Chairman of the Fonterra Shareholders' Council John Monaghan said that if poor payouts to farmers continue, some farmers may look for alternative co-ops, a move that may threaten Fonterra's existence.

"The impact of poor payouts will extend well past farm profitability and may challenge the very existence of the co-operative," Monaghan said in the council's annual report. "A lean payout could encourage suppliers to look for alternatives and may not encourage farmers to increase production."

He said that as a result the co-operative could struggle to reach its target of 3% annual milk growth.

During 2005/06, the council told Fonterra that an anticipated payout of $3.85 per kilogram of milksolids was unacceptable and the payout was increased to $4.10, after a $130m cost efficiency program.

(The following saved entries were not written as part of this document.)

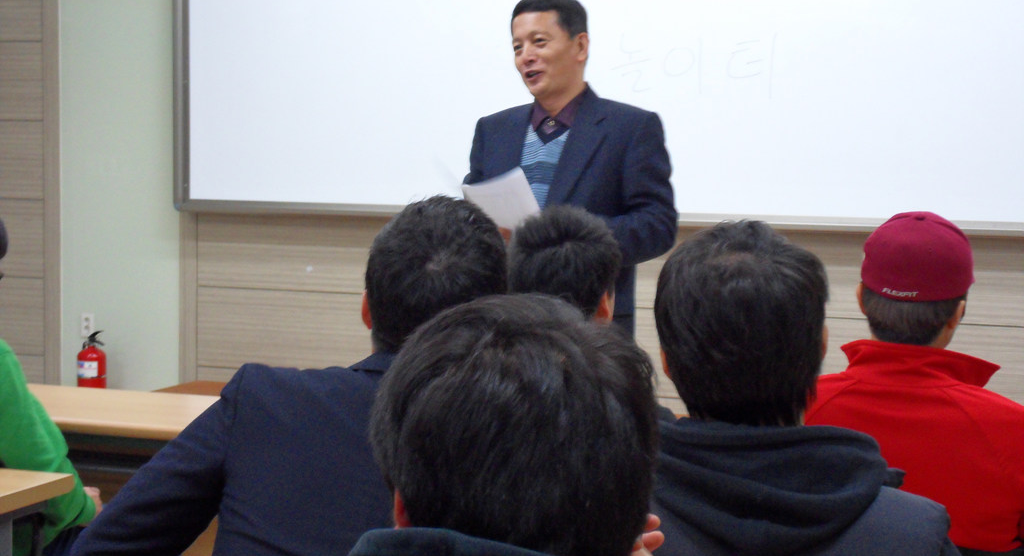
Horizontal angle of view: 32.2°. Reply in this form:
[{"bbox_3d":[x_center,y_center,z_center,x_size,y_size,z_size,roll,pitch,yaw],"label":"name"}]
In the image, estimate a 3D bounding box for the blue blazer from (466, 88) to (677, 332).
[{"bbox_3d":[0.125,-0.090,4.140,0.540,0.730,0.380,3,5,23],"label":"blue blazer"}]

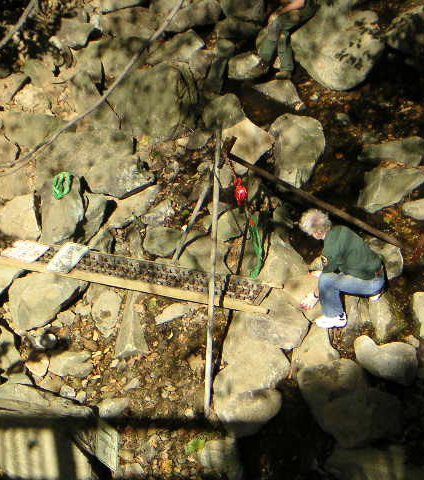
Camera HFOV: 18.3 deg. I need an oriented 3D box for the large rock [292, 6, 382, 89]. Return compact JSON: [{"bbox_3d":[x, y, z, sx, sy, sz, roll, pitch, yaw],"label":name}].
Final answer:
[{"bbox_3d":[1.379,-2.088,14.312,1.003,0.670,0.957,0,40,0],"label":"large rock"}]

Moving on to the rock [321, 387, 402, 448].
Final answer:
[{"bbox_3d":[1.183,1.404,10.384,0.649,0.297,0.495,0,40,0],"label":"rock"}]

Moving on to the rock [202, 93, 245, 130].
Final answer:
[{"bbox_3d":[0.109,-1.214,12.400,0.385,0.230,0.320,0,40,0],"label":"rock"}]

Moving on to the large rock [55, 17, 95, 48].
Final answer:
[{"bbox_3d":[-1.451,-2.195,13.951,0.440,0.200,0.280,-7,41,-8],"label":"large rock"}]

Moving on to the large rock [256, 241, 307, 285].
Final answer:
[{"bbox_3d":[0.617,0.209,11.653,0.444,0.247,0.379,0,40,0],"label":"large rock"}]

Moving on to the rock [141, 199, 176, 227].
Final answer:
[{"bbox_3d":[-0.478,-0.241,11.521,0.310,0.180,0.250,0,42,0],"label":"rock"}]

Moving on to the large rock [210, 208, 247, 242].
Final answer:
[{"bbox_3d":[0.144,-0.126,11.439,0.320,0.240,0.270,0,42,0],"label":"large rock"}]

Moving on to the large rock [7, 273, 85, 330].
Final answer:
[{"bbox_3d":[-1.365,0.507,10.886,0.620,0.280,0.440,-8,42,-9],"label":"large rock"}]

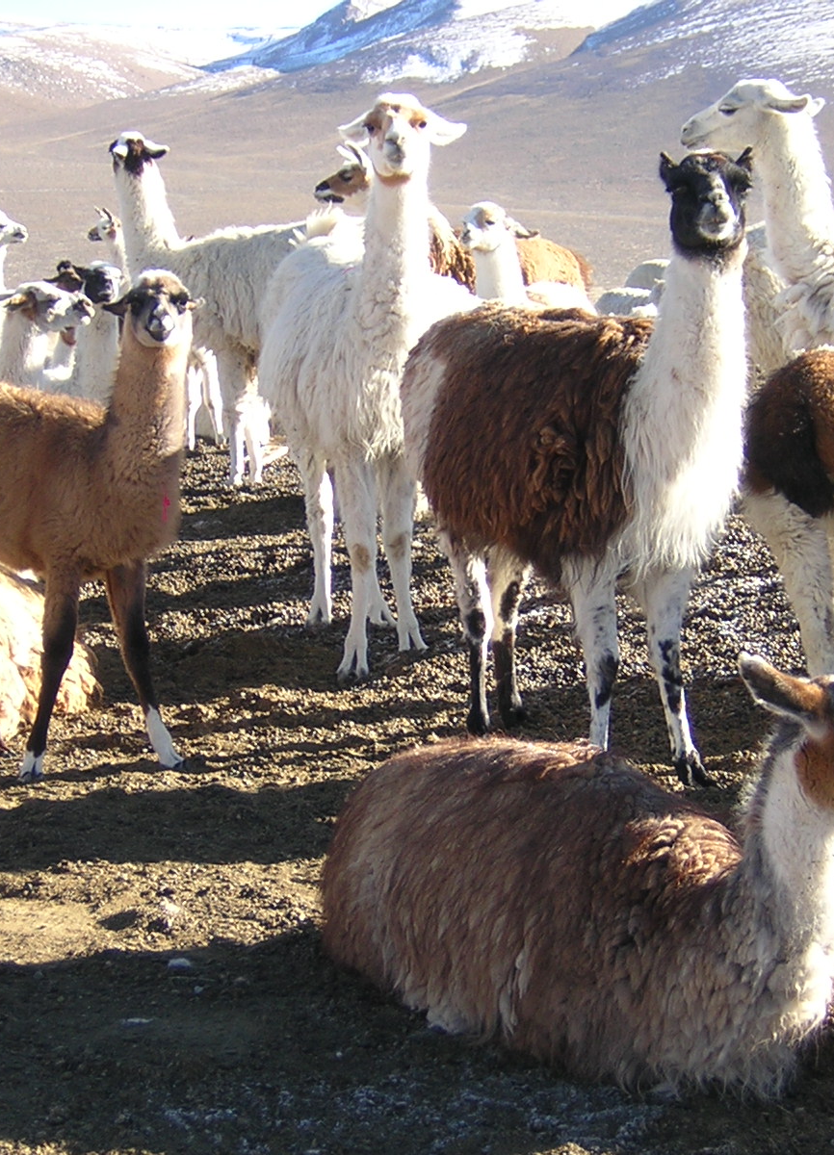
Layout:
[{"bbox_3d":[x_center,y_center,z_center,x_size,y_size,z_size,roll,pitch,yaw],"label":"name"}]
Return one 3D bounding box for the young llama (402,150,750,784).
[{"bbox_3d":[0.400,-0.303,8.492,0.500,1.480,1.100,-6,9,-39],"label":"young llama"}]

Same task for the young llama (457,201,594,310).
[{"bbox_3d":[0.480,-1.065,15.724,0.420,1.270,1.000,6,9,43],"label":"young llama"}]

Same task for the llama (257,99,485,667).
[{"bbox_3d":[-0.150,-0.617,10.351,0.580,1.660,1.200,-1,7,-7],"label":"llama"}]

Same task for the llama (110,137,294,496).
[{"bbox_3d":[-0.940,-1.193,15.405,1.150,1.600,0.470,-5,9,-37],"label":"llama"}]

However, the payout still compared unfavourably with those for smaller co-ops in New Zealand, Monaghan said.

"While a record number of new suppliers has joined the co-operative for the 2006/07 season, others have left with some suppliers taking all or part of their production to competitors," he added.

The annual report said Fonterra's growth in Australia might be more difficult, after it lost a takeover battle for domestic dairy producer National Foods last year.

Fonterra has consolidated its Australian assets, bringing the Peters & Brownes Foods and Bonland Dairies businesses under the Fonterra brand and acquired the Nestle site at Dennington near Warrnambool in Victoria.

But Monaghan said the profitability of Fonterra's Australian operations had been adversely affected by competition for milk supply.

"It is imperative that the Australian operations deliver an improved return to Fonterra shareholders in the coming season," Monaghan said.

He said strong earnings from Australia were necessary to achieve future growth initiatives.

Fonterra chairman Henry van der Heyden said today in a statement that the council had listed many of the issues that confronted Fonterra during 2005/06.

"But the board is confident that management has appropriate strategies and action plans in place to counter these issues," Van der Heyden said.

He said those strategies, which include a significant step up in the returns from Fonterra's value-add businesses, are being implemented by management.

"Farmers are making it very clear that they expect Fonterra to pick up the pace on performance and lift its returns to farmers year-on-year," Van der Heyden said.